§ Work to complete
Using the records provided below, locate and copy each line that contains the word "Milan".

Saved entries
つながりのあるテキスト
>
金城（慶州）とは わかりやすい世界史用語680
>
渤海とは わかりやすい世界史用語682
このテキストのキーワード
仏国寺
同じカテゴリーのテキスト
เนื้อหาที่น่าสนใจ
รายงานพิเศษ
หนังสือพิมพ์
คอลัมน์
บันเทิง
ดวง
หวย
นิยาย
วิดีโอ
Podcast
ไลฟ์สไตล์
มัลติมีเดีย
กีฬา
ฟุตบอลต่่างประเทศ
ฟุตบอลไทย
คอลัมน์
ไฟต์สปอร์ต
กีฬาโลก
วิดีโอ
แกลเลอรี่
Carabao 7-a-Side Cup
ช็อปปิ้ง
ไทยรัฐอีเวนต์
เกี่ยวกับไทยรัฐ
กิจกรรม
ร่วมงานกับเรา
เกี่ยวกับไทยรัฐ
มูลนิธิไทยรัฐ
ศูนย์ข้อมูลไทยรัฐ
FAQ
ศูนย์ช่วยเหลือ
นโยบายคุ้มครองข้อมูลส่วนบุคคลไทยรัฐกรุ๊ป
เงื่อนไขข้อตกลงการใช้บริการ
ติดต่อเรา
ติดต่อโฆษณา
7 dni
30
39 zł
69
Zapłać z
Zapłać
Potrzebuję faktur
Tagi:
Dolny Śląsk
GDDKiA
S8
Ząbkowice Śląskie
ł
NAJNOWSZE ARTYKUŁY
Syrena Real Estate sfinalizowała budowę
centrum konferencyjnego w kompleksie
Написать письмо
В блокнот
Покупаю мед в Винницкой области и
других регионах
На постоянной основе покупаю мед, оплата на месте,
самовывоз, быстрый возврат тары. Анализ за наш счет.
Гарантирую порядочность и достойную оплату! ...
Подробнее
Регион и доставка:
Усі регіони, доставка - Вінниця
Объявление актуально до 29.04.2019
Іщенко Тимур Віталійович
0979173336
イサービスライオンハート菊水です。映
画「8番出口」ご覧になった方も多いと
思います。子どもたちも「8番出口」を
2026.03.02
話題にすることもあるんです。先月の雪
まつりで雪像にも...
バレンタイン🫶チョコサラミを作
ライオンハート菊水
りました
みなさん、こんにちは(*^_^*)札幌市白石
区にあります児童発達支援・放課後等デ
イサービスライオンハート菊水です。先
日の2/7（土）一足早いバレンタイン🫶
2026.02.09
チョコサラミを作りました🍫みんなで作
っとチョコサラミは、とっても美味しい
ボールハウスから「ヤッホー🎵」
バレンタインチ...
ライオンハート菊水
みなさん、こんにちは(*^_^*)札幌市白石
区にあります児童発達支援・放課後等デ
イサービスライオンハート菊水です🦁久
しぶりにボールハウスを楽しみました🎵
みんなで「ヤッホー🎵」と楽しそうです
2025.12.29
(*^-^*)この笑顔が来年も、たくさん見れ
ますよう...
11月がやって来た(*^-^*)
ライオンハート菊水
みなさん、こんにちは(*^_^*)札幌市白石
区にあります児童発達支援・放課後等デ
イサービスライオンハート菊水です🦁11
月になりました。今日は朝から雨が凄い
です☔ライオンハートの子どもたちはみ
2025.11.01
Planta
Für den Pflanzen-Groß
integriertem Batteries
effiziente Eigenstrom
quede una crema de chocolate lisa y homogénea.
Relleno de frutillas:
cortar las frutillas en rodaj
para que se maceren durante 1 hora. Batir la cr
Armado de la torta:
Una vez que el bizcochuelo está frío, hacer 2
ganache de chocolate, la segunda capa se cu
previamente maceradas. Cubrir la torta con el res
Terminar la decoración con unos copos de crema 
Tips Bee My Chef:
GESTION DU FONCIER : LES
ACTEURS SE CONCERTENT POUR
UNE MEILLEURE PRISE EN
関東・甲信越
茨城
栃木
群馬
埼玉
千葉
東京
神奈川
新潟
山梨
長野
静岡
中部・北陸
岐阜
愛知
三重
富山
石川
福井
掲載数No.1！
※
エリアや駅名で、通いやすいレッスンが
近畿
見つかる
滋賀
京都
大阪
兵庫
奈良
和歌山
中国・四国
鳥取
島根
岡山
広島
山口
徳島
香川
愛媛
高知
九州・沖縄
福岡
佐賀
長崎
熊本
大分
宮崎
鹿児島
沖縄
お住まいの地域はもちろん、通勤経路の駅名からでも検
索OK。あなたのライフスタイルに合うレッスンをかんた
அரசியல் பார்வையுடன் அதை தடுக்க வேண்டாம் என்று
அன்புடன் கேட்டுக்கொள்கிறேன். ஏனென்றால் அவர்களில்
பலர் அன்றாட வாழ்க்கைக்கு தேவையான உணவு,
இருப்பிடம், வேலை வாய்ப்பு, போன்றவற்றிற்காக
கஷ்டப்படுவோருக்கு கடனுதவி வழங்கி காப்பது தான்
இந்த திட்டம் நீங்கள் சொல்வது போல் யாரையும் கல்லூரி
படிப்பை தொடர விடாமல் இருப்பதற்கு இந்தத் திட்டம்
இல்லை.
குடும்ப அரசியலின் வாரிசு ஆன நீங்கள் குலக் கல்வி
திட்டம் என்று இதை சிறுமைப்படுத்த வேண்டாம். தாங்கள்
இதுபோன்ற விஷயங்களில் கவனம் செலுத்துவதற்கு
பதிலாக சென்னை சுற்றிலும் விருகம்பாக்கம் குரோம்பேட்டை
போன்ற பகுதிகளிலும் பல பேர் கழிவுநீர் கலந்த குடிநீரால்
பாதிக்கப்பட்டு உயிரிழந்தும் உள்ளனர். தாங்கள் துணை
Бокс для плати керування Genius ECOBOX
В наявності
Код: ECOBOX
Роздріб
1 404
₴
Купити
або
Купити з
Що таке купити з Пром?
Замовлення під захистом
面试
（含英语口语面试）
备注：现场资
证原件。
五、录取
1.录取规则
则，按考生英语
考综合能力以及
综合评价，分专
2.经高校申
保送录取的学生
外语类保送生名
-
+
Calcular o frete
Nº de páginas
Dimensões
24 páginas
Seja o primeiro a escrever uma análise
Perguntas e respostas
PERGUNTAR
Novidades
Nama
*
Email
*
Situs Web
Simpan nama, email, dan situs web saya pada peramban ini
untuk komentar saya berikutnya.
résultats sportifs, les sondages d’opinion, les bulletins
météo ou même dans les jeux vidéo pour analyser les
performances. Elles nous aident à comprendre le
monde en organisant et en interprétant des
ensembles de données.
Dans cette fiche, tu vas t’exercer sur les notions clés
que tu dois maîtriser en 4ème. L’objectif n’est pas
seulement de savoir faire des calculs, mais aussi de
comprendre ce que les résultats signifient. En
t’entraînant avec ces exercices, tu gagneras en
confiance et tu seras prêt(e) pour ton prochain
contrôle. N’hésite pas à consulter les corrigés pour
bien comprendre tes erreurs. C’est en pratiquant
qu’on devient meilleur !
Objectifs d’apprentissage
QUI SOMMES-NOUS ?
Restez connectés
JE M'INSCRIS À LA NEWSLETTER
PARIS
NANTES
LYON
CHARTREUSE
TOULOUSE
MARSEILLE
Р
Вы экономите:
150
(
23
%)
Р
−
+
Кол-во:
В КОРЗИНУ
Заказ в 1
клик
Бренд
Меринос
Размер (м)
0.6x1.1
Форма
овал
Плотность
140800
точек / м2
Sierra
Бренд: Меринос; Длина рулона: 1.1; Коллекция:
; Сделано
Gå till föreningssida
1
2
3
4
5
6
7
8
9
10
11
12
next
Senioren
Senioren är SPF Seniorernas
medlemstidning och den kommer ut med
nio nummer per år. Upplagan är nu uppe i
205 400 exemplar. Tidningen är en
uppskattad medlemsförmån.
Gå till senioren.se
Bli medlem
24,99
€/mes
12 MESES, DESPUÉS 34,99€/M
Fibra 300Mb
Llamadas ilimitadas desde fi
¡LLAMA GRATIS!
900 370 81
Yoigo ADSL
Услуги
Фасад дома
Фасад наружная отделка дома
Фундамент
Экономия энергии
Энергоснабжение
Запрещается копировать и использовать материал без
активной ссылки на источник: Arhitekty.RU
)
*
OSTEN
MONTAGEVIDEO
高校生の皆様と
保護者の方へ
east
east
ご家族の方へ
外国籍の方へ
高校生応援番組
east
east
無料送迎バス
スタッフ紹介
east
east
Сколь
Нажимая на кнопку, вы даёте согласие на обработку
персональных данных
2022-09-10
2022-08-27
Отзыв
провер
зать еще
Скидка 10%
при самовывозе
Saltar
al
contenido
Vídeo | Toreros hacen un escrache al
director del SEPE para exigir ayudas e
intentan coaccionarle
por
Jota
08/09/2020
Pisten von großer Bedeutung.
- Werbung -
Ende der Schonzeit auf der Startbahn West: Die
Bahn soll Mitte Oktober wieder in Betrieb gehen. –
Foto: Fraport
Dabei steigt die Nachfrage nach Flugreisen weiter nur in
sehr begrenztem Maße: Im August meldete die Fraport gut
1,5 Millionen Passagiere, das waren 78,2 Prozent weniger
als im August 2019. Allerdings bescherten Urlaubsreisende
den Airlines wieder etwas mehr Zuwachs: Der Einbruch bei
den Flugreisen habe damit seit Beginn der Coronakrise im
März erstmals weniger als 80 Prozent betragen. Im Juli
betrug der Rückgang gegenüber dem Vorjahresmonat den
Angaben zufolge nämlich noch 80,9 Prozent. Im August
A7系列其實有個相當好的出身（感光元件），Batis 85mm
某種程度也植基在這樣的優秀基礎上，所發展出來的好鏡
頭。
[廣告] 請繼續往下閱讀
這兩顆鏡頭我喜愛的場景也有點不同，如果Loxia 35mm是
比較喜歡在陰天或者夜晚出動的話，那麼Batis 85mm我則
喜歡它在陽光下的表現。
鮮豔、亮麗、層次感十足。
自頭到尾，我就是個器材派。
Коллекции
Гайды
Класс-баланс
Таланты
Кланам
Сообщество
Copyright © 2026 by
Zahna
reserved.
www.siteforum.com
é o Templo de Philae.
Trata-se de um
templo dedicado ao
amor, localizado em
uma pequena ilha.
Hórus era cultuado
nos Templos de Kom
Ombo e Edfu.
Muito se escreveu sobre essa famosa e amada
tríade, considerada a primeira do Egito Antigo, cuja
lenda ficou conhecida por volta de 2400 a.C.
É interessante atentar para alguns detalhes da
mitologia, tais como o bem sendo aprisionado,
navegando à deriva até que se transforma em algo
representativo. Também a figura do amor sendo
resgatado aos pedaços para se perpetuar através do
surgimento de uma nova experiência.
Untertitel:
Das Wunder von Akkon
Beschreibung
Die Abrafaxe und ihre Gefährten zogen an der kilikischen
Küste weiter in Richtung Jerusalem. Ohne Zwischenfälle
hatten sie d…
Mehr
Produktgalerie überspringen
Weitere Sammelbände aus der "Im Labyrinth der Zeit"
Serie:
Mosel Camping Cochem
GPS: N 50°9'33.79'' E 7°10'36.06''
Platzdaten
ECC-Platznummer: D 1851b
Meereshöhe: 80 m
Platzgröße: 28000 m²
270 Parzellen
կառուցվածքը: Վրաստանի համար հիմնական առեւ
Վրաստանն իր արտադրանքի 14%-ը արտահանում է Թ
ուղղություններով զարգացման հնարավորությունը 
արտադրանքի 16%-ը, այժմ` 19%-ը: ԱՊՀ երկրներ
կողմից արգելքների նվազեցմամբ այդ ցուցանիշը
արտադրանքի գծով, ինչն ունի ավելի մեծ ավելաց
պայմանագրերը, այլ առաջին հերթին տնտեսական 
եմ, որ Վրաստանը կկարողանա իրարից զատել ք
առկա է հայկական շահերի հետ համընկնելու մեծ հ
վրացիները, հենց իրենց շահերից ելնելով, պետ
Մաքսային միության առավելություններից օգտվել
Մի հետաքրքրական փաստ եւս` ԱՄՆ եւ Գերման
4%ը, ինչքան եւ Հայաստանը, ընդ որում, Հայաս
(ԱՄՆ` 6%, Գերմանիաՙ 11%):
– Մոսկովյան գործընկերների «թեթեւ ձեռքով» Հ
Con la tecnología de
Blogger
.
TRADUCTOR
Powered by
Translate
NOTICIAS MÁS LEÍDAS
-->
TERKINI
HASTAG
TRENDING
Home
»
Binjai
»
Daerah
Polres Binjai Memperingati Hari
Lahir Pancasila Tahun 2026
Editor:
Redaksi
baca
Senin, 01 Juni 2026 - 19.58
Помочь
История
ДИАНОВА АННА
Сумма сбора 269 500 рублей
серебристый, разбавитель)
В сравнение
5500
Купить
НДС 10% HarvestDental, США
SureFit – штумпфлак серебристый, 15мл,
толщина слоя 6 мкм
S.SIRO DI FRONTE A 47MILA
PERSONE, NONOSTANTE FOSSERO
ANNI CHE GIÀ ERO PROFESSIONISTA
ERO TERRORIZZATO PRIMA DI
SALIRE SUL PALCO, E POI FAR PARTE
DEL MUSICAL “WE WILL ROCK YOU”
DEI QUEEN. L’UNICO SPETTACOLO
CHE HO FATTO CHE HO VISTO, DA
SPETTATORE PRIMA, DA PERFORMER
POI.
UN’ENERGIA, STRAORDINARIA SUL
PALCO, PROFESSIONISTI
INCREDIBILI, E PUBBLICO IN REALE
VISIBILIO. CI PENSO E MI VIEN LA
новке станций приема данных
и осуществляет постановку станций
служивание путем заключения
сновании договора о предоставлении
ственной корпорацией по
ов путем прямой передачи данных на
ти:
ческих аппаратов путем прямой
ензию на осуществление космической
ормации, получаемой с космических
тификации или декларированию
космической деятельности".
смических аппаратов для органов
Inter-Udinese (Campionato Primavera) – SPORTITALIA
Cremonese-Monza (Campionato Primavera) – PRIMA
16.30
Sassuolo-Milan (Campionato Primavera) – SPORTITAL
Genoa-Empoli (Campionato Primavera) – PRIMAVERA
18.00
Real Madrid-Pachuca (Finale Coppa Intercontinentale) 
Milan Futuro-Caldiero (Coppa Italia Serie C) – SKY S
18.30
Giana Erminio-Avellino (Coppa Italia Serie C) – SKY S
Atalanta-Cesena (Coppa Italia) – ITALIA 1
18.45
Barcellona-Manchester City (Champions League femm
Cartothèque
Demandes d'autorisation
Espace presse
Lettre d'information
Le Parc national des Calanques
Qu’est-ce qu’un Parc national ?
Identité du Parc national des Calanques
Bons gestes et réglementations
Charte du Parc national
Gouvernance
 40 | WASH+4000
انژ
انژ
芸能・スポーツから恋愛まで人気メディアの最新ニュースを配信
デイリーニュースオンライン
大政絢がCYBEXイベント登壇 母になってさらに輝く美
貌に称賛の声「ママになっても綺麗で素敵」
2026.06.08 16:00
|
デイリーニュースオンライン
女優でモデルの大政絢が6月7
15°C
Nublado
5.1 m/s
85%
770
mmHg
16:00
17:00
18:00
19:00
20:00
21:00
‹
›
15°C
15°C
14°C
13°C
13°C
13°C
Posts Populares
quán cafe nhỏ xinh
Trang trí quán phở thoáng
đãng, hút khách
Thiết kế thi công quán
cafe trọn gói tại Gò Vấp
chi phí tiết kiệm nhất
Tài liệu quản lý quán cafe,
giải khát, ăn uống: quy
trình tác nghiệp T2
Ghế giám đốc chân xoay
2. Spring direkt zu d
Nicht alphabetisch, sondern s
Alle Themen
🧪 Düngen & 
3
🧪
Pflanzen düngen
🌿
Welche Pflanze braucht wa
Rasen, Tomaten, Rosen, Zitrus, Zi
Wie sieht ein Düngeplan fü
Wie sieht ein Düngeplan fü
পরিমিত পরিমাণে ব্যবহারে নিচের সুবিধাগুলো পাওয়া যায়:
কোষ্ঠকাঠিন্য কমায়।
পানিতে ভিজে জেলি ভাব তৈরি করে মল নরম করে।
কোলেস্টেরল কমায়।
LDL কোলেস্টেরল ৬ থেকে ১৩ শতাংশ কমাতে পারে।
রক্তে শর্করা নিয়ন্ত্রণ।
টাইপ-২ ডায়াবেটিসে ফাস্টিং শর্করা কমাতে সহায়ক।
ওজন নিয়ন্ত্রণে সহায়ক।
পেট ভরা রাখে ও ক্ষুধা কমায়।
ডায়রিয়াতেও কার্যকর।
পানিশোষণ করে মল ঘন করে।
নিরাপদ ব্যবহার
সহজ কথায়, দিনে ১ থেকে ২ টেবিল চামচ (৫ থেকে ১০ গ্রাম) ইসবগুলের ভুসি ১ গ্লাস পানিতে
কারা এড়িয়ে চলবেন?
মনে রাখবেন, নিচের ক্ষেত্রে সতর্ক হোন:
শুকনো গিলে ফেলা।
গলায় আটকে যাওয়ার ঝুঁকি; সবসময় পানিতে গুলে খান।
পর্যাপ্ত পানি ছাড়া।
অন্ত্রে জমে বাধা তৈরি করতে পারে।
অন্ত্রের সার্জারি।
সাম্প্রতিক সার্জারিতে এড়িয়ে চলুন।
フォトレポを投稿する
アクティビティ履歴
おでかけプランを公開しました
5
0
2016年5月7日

§ The completed task
Sassuolo-Milan (Campionato Primavera) – SPORTITAL
Milan Futuro-Caldiero (Coppa Italia Serie C) – SKY S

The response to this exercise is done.